Nano-LC-MS analysis of the FlaB2 tryptic glycopeptide T53-78 from M. voltae strains PS and PS*. (a) Amino acid sequence of T53-78Y showing the two sites of N-linked glycosylation (underlined). (b) MS/MS spectrum of the quadruply protonated T53-78 glycopeptide ion at m/z 1,094.5 from M. voltae PS flagellin. The corresponding LC-MS spectrum for this glycopeptide is presented in the inset. The lower half of the MS/MS spectrum is dominated by oxonium ions for β-ManpNAcA6Thr (▴, m/z 319) and GlcpNAc3NAcA (•, m/z 259) and their dehydration products. Larger oxonium ions composed of disaccharides (m/z 462.2 and m/z 577.2), as well as the entire trisaccharide glycan (m/z 780.3), were also observed (▪, GlcNAc).
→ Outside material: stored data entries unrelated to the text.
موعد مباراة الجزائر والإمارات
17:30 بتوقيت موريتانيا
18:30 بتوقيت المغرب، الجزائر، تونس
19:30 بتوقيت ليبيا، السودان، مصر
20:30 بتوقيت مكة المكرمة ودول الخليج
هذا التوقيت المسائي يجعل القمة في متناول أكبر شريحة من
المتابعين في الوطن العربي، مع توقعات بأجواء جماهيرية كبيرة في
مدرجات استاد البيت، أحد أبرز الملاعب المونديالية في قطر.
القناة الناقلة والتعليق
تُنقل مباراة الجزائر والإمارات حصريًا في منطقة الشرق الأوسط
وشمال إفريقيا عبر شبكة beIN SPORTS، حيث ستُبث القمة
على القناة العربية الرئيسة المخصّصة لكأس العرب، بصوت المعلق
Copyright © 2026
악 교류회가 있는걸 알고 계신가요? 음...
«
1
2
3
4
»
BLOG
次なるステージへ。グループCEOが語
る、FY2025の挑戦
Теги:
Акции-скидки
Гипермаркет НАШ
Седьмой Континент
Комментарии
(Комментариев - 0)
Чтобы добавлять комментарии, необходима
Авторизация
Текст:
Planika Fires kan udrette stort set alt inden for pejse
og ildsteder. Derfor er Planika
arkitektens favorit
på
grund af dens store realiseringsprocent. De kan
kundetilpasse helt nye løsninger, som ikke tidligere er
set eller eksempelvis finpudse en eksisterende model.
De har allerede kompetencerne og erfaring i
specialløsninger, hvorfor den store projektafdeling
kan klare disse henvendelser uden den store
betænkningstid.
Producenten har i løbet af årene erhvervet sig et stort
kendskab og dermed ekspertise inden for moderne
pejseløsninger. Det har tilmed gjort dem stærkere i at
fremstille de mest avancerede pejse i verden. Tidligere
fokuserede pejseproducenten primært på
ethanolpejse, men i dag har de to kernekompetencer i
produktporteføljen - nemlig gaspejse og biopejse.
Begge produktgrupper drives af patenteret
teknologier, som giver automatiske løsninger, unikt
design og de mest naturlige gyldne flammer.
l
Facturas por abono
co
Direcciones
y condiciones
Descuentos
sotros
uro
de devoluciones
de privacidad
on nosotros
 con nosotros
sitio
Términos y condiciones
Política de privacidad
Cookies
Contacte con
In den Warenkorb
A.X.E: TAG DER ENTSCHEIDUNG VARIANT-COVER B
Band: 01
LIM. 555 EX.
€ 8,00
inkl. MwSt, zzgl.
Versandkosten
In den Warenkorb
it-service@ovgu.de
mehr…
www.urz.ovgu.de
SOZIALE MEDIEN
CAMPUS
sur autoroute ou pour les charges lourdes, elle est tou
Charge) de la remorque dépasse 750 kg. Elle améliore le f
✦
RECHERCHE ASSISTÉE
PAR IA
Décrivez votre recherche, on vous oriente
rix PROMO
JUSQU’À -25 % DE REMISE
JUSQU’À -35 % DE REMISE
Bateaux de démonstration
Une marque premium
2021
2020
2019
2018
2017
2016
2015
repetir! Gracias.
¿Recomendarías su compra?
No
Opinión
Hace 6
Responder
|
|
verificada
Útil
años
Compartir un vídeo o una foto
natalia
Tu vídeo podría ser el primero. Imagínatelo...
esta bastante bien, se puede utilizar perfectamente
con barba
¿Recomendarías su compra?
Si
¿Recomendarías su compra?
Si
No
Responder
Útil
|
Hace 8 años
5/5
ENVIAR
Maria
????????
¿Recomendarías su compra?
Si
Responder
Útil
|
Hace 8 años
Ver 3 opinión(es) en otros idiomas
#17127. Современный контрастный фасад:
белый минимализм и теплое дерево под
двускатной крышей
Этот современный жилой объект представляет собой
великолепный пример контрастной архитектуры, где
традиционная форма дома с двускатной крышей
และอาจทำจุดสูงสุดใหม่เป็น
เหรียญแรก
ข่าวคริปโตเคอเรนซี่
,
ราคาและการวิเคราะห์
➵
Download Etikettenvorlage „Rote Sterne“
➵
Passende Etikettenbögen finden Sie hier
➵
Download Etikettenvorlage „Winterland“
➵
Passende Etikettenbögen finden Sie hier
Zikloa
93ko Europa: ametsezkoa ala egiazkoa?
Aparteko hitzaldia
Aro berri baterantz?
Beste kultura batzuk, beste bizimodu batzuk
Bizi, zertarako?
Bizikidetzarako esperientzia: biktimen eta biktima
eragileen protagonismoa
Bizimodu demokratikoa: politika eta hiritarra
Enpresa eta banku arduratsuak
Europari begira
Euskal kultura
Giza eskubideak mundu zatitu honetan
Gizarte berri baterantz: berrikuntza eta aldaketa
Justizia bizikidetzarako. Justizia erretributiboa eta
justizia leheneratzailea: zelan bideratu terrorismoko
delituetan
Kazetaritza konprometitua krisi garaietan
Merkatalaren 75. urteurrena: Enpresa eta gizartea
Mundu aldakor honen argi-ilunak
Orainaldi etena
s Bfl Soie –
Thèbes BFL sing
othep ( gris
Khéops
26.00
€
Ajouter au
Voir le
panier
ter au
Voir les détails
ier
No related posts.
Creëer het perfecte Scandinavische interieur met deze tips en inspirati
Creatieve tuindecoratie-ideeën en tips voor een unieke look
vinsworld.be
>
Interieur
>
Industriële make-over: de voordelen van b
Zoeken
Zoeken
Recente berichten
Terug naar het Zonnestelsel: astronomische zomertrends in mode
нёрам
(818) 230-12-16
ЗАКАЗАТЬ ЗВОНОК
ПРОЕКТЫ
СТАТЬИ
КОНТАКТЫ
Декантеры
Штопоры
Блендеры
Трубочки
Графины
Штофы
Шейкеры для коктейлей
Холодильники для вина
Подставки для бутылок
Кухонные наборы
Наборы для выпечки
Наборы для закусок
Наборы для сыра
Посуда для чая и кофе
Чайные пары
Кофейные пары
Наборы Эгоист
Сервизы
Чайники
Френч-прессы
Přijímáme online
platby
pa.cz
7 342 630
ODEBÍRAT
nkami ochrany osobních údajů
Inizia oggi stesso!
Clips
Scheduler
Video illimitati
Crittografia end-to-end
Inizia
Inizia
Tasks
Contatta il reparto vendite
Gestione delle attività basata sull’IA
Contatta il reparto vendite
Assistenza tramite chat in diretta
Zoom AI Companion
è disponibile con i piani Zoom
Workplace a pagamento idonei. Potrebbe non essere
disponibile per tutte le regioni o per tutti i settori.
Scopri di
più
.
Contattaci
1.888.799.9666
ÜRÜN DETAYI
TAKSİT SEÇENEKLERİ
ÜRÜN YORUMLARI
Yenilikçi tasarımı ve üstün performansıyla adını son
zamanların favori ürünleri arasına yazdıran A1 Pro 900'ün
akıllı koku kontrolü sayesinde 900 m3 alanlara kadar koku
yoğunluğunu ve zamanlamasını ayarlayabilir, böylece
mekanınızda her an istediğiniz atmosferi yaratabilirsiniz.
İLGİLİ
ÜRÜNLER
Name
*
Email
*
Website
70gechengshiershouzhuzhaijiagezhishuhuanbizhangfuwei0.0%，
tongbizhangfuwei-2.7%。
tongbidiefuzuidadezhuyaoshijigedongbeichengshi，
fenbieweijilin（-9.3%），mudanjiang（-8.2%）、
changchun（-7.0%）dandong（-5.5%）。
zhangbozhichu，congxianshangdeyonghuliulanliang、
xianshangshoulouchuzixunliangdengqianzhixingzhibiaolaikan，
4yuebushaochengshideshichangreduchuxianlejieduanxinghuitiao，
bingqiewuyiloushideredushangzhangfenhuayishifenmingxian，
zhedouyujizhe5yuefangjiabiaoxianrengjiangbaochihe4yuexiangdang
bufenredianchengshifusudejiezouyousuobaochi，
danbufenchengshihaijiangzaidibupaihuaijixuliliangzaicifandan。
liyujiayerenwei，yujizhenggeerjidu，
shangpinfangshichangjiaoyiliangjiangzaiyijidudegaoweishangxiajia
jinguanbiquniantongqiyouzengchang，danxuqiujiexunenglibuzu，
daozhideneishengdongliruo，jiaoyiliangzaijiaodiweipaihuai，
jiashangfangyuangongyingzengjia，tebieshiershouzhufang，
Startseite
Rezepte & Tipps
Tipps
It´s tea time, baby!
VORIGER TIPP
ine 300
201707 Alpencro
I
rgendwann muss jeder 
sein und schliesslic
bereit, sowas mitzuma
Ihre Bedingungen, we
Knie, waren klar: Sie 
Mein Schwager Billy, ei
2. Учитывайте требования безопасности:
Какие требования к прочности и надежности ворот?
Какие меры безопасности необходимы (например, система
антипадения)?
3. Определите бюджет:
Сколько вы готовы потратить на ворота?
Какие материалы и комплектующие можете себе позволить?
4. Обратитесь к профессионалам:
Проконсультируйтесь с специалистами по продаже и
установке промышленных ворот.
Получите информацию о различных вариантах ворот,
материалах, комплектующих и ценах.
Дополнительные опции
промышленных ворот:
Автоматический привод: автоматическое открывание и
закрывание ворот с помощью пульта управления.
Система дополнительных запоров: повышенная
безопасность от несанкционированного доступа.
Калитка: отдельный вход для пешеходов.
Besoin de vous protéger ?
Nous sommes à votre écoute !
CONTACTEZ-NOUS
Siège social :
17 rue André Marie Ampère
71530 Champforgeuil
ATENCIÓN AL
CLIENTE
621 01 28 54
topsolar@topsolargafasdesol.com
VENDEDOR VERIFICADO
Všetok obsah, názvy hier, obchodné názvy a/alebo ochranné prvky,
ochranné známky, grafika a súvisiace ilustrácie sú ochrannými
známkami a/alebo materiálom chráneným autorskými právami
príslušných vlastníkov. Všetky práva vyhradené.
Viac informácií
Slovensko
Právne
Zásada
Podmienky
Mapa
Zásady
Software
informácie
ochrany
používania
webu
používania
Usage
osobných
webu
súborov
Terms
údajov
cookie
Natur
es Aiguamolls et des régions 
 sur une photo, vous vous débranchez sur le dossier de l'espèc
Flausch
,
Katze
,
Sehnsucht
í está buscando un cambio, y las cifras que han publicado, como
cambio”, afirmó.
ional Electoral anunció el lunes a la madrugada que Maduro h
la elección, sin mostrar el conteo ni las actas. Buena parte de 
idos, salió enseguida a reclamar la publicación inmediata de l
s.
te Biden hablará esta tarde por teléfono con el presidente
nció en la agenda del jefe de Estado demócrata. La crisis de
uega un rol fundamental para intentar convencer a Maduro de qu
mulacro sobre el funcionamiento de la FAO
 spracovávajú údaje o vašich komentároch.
The high-mass region of this spectrum is dominated by fragment ions arising from the sequential loss of the components from the trisaccharides attached to both N-linked sites. Rel. int., relative intensity. (c) MS/MS spectrum of the quadruply protonated T53-78 glycopeptide ion at m/z 1,215.0 from M. voltae PS* flagellin. The corresponding LC-MS spectrum (inset) reveals a more complex glycoform profile due to the extension of the two N-linked glycans with either 220-Da (solid pentagon) or 262-Da (solid diamond) moieties (m/z 1,204.5, two 220-Da residues; m/z 1,215.0, one 220- and one 262-Da residue; and m/z 1,225.5, two 262-Da residues). The MS/MS spectrum indicates that the trisaccharide observed in the original M. voltae PS strain is modified here with one additional residue (either 220 or 262 Da) linked to the β-ManpNAcA6Thr (solid triangle) residue. Finally, though less intense than the glycan-related fragment ions, a good b fragment ion series was observed in this MS/MS spectrum, confirming the identity of the peptide (some of the b ions detected are annotated in the spectrum).

FIG. 5.

Immunoblot of M. voltae flagellins FlaB1/FlaB2 resolved on a 15% acrylamide gel. Lane 1, wild-type M. voltae (32 kDa); lane 2, Mv990 mutant (aglC); lane 3, Mv991 mutant (aglK); lane 4; M. voltae FlaB2 expressed in E. coli with and without (arrow) signal peptide (24 and 22 kDa, respectively); lane 5, Mv891 mutant; lane 6, wild-type M. voltae (32 kDa).

FIG. 6.

Electron micrographs of M. voltae wild type and mutants. (A) Wild-type M. voltae. (B) Mv990 mutant (aglC). (C) Mv991 mutant (aglK). (D) Mv891 mutant. Scale bar, 1 μm.

FIG. 7.

Cotranscriptional analysis of Mv990 and Mv991. The schematic at the top represents the genome region examined and PCR primer set names. *, The 991 primer set used Mv991 RNA, the Connect primer set used wild-type RNA, and the 990 primer set used Mv990 RNA. The RNA was added to the master mix and set on ice for 30 min, followed by 95°C denaturing of the reverse transcriptase.

FIG. 8.

Nano-LC-MS analysis of S-layer tryptic peptides T75-91 and T92-127 from M. voltae strain PS* and corresponding aglC and aglK mutant strains. The amino acid sequence for each peptide is presented above panels a and d, and the N-linked site of glycosylation is underlined. The relevant glycopeptide and peptide ions are underlined in all six spectra. The MS spectra show the multiply charged ions (2⁺ and 3⁺) for the T75-91 tryptic glycopeptide from the PS* strain (a), the doubly protonated ion at m/z 898.4 corresponding to the unmodified T75-91 peptide from the aglC mutant (b), the same peptide ion in the aglK mutant (c), the multiply protonated glycopeptide ions (3⁺ and 4⁺) for the T92-127 tryptic glycopeptide from the PS* strain (d), the triply protonated ion at m/z 1,255.4 corresponding to the T92-127 peptide from the aglC mutant (e), and the same peptide ion in the aglK mutant (f). Rel. int., relative intensity.